No, the ridiculous part is looking in the mirror and thinking that the regional pilots had nothing to do with it.....
The regional pilots only accepted the scraps that you threw at them. They had absolutely no part in the decision to outsource your flying.
Take USAir for example....they had the best scope in the business. Management slowly ate away at it
Management can't eat away at it if you vote no. The legacy pilots made the bad decision that other things were more important to them than scope. A stupid decision, but not one that ALPA made for you.
ALPA should have never allowed anything above 70 seats to be flown anywhere except mainline.
See, there you go making the same mistake again. Once you put a seat restriction on it and say that that number of seats is acceptable, then you're putting the issue of scope out on the table for negotiations. This never should have been done, period. All legacy scope should look like the old Braniff scope clause:
"All flying for Braniff Airlines will be conducted by pilots on the Braniff Airlines pilot system seniority list."
Period. End of story. Not negotiable. Once you get away from that, you can never turn back and it only gets worse as time goes on.
At this time, in the ALPA operations manual, there is nothing preventing Mesa from flying A320's for United, except their scope clause. If something wiped out their scope, I am sure ALPA national would have nothing to say.
First, there's no such thing as an "ALPA operations manual." Second, scope doesn't get wiped out unless pilots vote for it to be wiped out. Every scope clause in existence at the legacy carriers was voted on by the pilots at that airline. You can keep trying to deflect the blame, but it always comes back to the pilots at the legacies that voted for it.
They need to step up to the plate and put a limit on that.

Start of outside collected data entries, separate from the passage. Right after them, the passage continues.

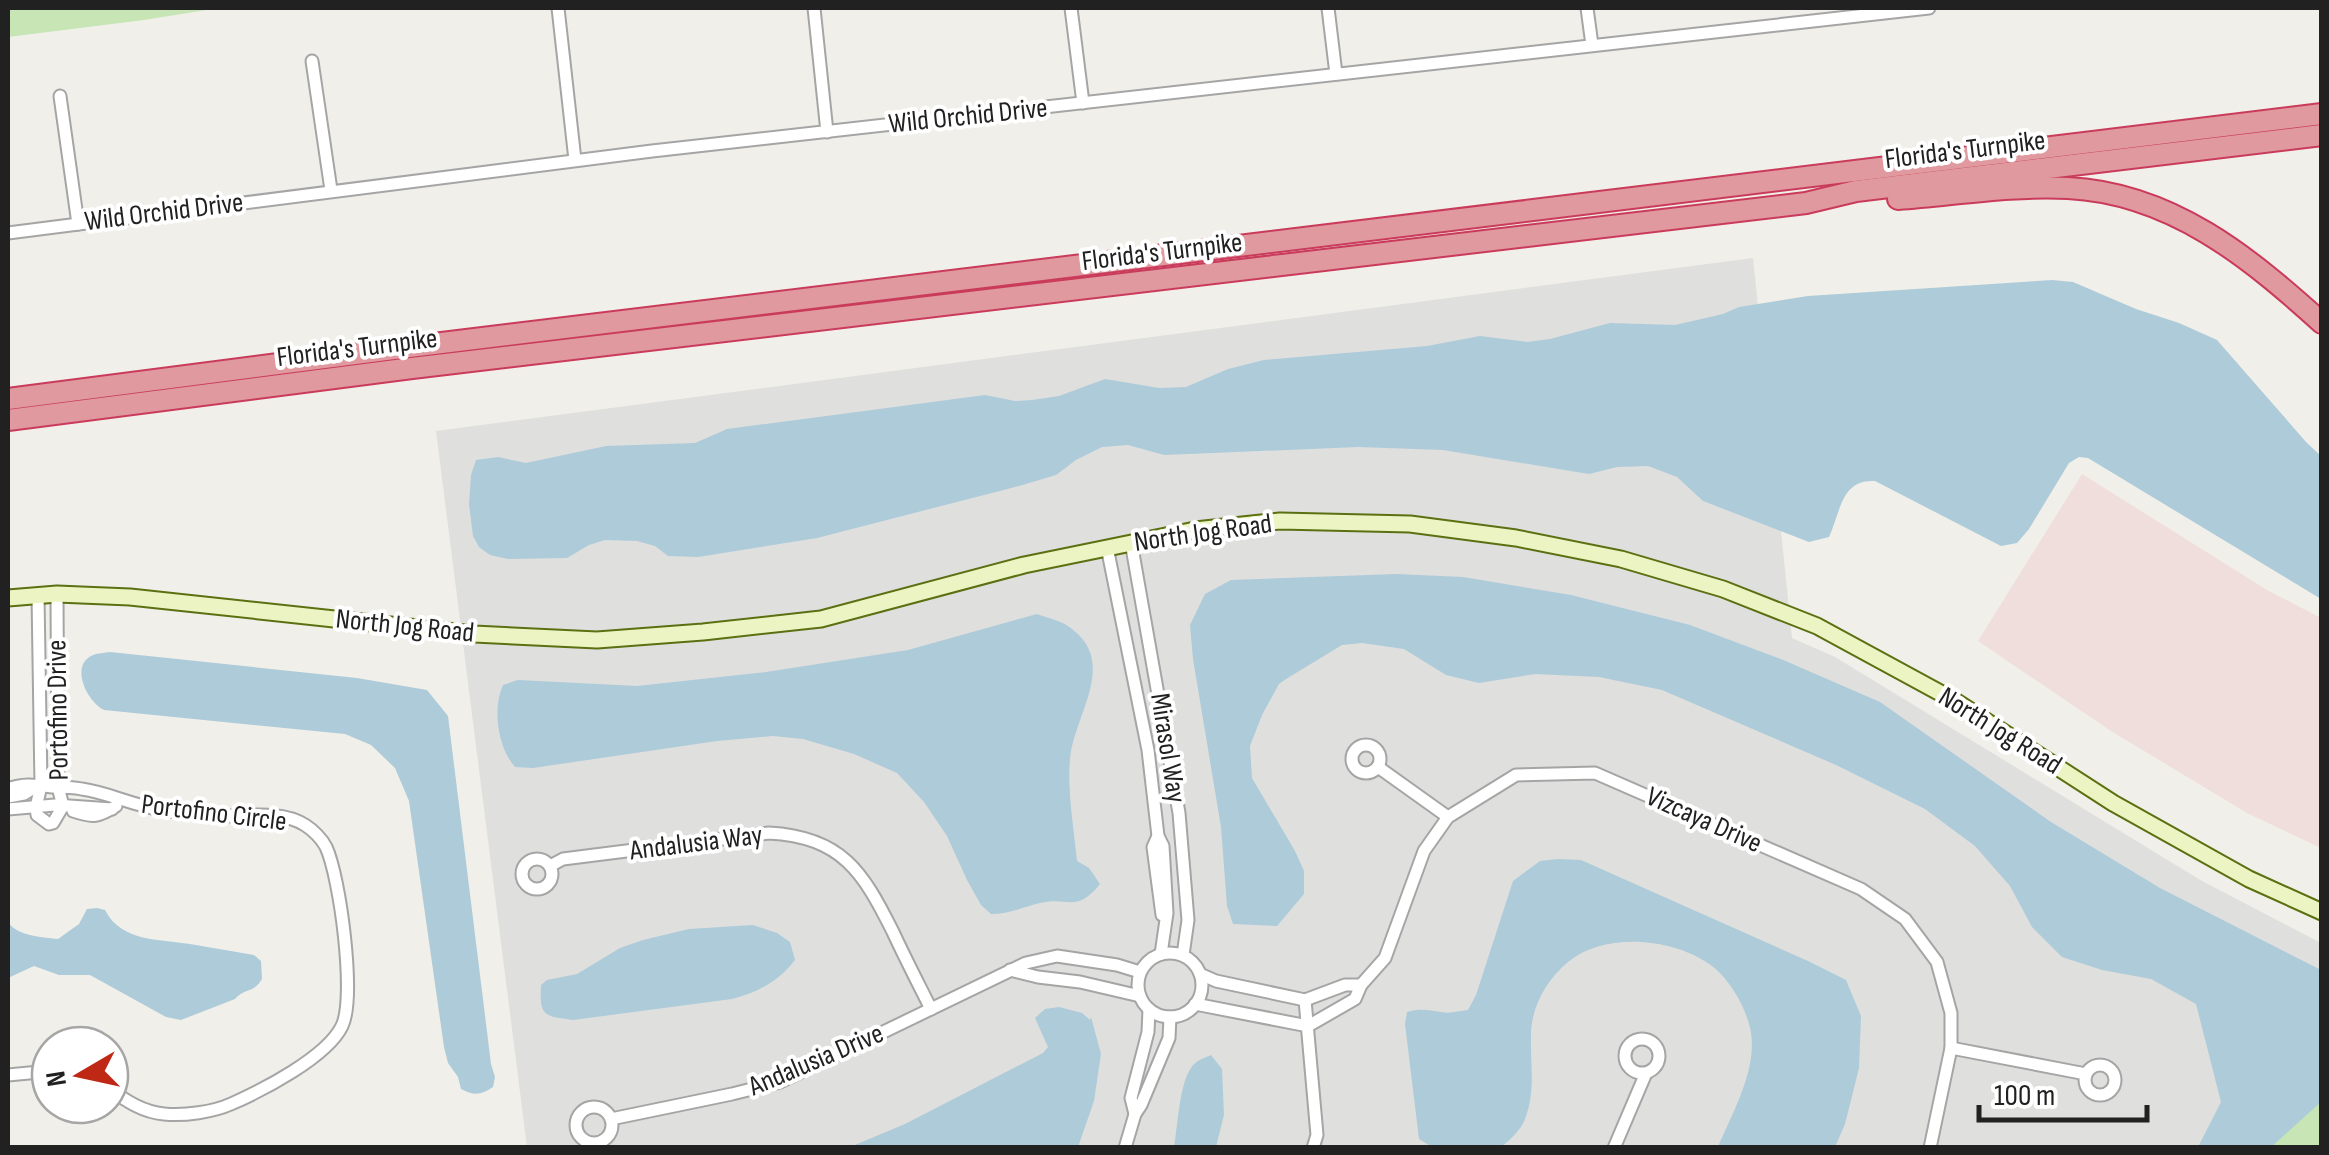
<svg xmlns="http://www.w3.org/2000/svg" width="2329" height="1155" font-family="'Sofia Sans Condensed',sans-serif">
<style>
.residential{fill:#dfdfde}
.commercial{fill:#efdedb}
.grass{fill:#c7e5b5}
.water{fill:#aecbd9}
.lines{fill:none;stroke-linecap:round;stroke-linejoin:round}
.street-casing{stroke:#a5a5a5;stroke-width:15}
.secondary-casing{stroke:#5b7011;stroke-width:19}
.highway-casing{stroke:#ca3b5b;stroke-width:24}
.street{stroke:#fff;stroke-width:11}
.secondary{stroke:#ecf4c4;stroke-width:15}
.highway{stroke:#df999f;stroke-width:20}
.labels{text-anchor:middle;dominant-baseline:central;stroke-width:8;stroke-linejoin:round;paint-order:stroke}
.street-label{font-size:28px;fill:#212121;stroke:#fff}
</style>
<rect width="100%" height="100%" fill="#f1efe9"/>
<polygon class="residential" points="1753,258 1792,638 1835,657 2202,881 2321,943 2321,1147 527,1147 436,431"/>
<polygon class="commercial" points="2082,474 2267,590 2321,618 2321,848 2247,813 2111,731 1978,641"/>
<g class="grass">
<polygon points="8,8 219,8 144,20 8,37"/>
<polygon points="2321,1078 2321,1147 2239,1147"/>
</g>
<g class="water">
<path d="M2052,280L2073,282L2136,309L2179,323L2217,340L2306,442L2321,456V599L2088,458L2079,457L2069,463L2029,529L2017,543L2001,546L1875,481C1841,479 1841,511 1829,537L1809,542L1703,501L1677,477L1648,466L1617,467L1589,474L1443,450L1358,447L1164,455L1128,445L1102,447L1076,460L1056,475L1019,486L817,538L698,557L668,556L655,546L637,541L605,540L589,545L567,558L508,559L490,555L479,547L473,536L469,504L471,475L476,460L498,457L526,463L606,446L695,443L727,429L985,395L1015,401L1032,400L1059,396L1105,379L1159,388L1186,387L1228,369L1264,360L1427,346L1480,336L1527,342L1550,339L1610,323L1675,325L1723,314L1739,307L1808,296Z"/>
<polygon points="1396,574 1463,577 1571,595 1690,625 1781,659 1880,702 2051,822 2160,888 2321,970 2321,1102 2271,1147 2198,1147 2221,1102 2196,1004 2151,979 2102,970 2062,957 2032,927 2010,886 1975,846 1925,809 1836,765 1662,690 1599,677 1535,674 1479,683 1446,675 1404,649 1362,643 1342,645 1286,679 1279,684 1262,715 1250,746 1252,778 1295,851 1304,871 1304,894 1277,926 1233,924 1227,906 1221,827 1193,659 1190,625 1205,594 1231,580"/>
<path d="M1037,614C1048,618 1063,621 1072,629C1118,664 1074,715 1070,759C1067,789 1074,830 1077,861L1089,868L1100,884C1076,914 1068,896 1040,903C1023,907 1009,914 991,914L981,905L967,880L947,836L924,802L897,773L854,754L803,739L773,736L717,741L533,768L515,767C498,748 492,709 503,685L518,680L637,686L766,672L908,650Z"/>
<path d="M110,652L357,678L427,690L448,716L491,1064L495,1077L493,1087C481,1095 474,1096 461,1089L458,1077L448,1063L444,1047L409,801L395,768L371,745L345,734L104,710C87,702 69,665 93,655C98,653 105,653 110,652Z"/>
<path d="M1558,859L1581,860L1808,961L1846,980L1861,1016L1859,1068L1845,1124L1835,1147H1718C1733,1111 1761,1064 1749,1024C1744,1004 1728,978 1712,966C1676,938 1604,931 1568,962C1547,979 1531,1007 1531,1035C1530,1063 1536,1091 1525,1119C1521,1130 1510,1140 1501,1147H1432L1419,1139L1405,1024L1407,1012C1420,1008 1429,1010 1441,1012C1450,1014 1459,1011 1468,1010L1476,995L1513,881L1540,861Z"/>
<path d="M97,908L105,910C121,942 159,939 190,944C211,948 233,951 254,955L261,961L262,979C253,994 244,988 235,999L181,1020L166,1017L90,975H59L34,966L8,978V922C17,936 41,937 58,939L79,924L87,909Z"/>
<path d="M753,925L777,933L790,942L795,960C778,982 758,992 732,999L573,1020C545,1016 539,1017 541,985L547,980L577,974L620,948L643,940L689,929Z"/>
<polygon points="1059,1007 1082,1013 1090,1020 1091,1017 1101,1054 1094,1101 1078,1147 850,1147 905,1124 1043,1053 1048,1047 1035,1018 1045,1009"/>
<path d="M1211,1055L1222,1069L1224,1115L1216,1147H1174C1178,1126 1179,1085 1191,1068C1195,1061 1204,1058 1211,1055Z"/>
</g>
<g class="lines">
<defs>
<g id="street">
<polyline points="558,8 575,160"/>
<polyline points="814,8 827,132"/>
<polyline points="1071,8 1083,103"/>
<polyline points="1328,8 1336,74"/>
<polyline points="1587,8 1592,45"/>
<polyline points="312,61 331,190"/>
<polyline points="60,96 78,224"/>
<polyline points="8,233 652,151 1929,8"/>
<polyline points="1131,542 1179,813 1188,920 1183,955"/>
<polyline points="1107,547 1148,750 1158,836 1163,846 1167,913 1161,954"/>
<polyline points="38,595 41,786 36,807 37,815 49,824 53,823 63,806 58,787 57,594"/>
<circle cx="1366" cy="759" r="14"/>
<polyline points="1378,767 1448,817"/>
<path d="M8,789C24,783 35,785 52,787C62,787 72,787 82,789C110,793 133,806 163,810C180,812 198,816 216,816C244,817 280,809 305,825C313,830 322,839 326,847C340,877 356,997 342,1026C327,1057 263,1090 231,1104C213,1112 185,1116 164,1114C143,1112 126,1101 110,1089"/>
<polyline points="8,797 24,794 38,785"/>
<polyline points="8,809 55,805 112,809"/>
<path d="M73,811C93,818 99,817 116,806"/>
<polyline points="1158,836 1153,847 1162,915"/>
<circle cx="537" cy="874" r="15"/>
<path d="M550,866L563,859L769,833C842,837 863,872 893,932C905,958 918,983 931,1009"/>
<circle cx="1170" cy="985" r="32"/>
<polyline points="1010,970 1038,977 1080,982 1140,996"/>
<polyline points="1200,974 1216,981 1305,1000"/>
<polyline points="1305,1000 1317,1135 1313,1148"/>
<polyline points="1305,1000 1345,985 1361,985"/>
<polyline points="1195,1004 1308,1026 1355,999 1361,985 1385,958 1424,851 1448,817 1516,775 1595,773 1861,889 1905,919 1937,962 1951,1013 1951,1048 1930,1148"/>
<circle cx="1642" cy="1056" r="17"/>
<polyline points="1951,1048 2086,1074"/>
<circle cx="2100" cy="1080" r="15"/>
<polyline points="8,1075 50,1071"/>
<circle cx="594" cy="1125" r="18"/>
<polyline points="1135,1114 1131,1098 1148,1032 1149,1009"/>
<polyline points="611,1119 732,1094 780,1082 1026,963 1057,956 1117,965 1140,972"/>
<polyline points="1125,1148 1135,1114 1141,1105 1169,1038 1170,1017"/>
<polyline points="1614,1148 1646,1073"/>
</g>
<polyline id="secondary" points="8,598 57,594 130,597 474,634 597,640 703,632 821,619 1024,565 1195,530 1280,521 1410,524 1516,538 1621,559 1723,589 1817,626 1955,701 2113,803 2249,879 2322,912"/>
<g id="highway">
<path d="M1898,199C1954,195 2012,185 2068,188C2171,193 2249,257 2322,323"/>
<polyline points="8,399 409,347 2322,114"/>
<polyline points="8,420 412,368 1806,203 1856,191 2322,135"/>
</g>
</defs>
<use href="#street" class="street-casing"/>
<use href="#secondary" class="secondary-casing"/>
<use href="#highway" class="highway-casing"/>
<use href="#street" class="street"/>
<use href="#secondary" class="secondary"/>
<use href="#highway" class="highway"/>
</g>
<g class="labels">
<g class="street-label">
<text transform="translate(968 116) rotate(-6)">Wild Orchid Drive</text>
<text transform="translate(1965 150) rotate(-7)">Florida's Turnpike</text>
<text transform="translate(164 212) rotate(-7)">Wild Orchid Drive</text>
<text transform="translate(1162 252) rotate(-7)">Florida's Turnpike</text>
<text transform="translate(357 348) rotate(-7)">Florida's Turnpike</text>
<text transform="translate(1203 533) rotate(-8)">North Jog Road</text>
<text transform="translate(405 626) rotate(6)">North Jog Road</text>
<text transform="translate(58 710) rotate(-91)">Portofino Drive</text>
<text transform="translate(2000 731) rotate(32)">North Jog Road</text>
<text transform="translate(1168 748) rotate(81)">Mirasol Way</text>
<text transform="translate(214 813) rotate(7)">Portofino Circle</text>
<text transform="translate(1704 820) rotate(24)">Vizcaya Drive</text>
<text transform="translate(696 843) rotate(-7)">Andalusia Way</text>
<text transform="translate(816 1060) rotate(-23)">Andalusia Drive</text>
</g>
</g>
<rect width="2329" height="1155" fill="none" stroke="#212121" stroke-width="20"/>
<g transform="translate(80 1075) rotate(261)"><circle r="48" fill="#ffffff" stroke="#a6a6a6" stroke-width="2.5"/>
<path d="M0-8L18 38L0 25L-18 38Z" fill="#be2815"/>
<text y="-15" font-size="28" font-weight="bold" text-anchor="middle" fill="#212121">N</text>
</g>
<path d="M1979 1105v15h168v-15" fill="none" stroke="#212121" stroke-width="5"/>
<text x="1994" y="1105" font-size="30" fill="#212121" stroke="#ffffff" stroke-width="8" paint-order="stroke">100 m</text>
</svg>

The ones that need to step up to the plate are the mainline pilots who think it's acceptable to give up scope for a few extra bucks on the payrates. Look, I actually agree with you that the ALPA President should refuse to sign any more contracts with scope concessions, and I disagreed with Duane about signing most of the concessionary contracts over the past 6 years that completely sold out scope language. However, it doesn't pass the smell test to blame ALPA for your own decisions on this subject. It certainly would have been nice for Duane to have said no, but when it comes right down to it, the blame rests solely with the people that were responsible for voting on their own contracts.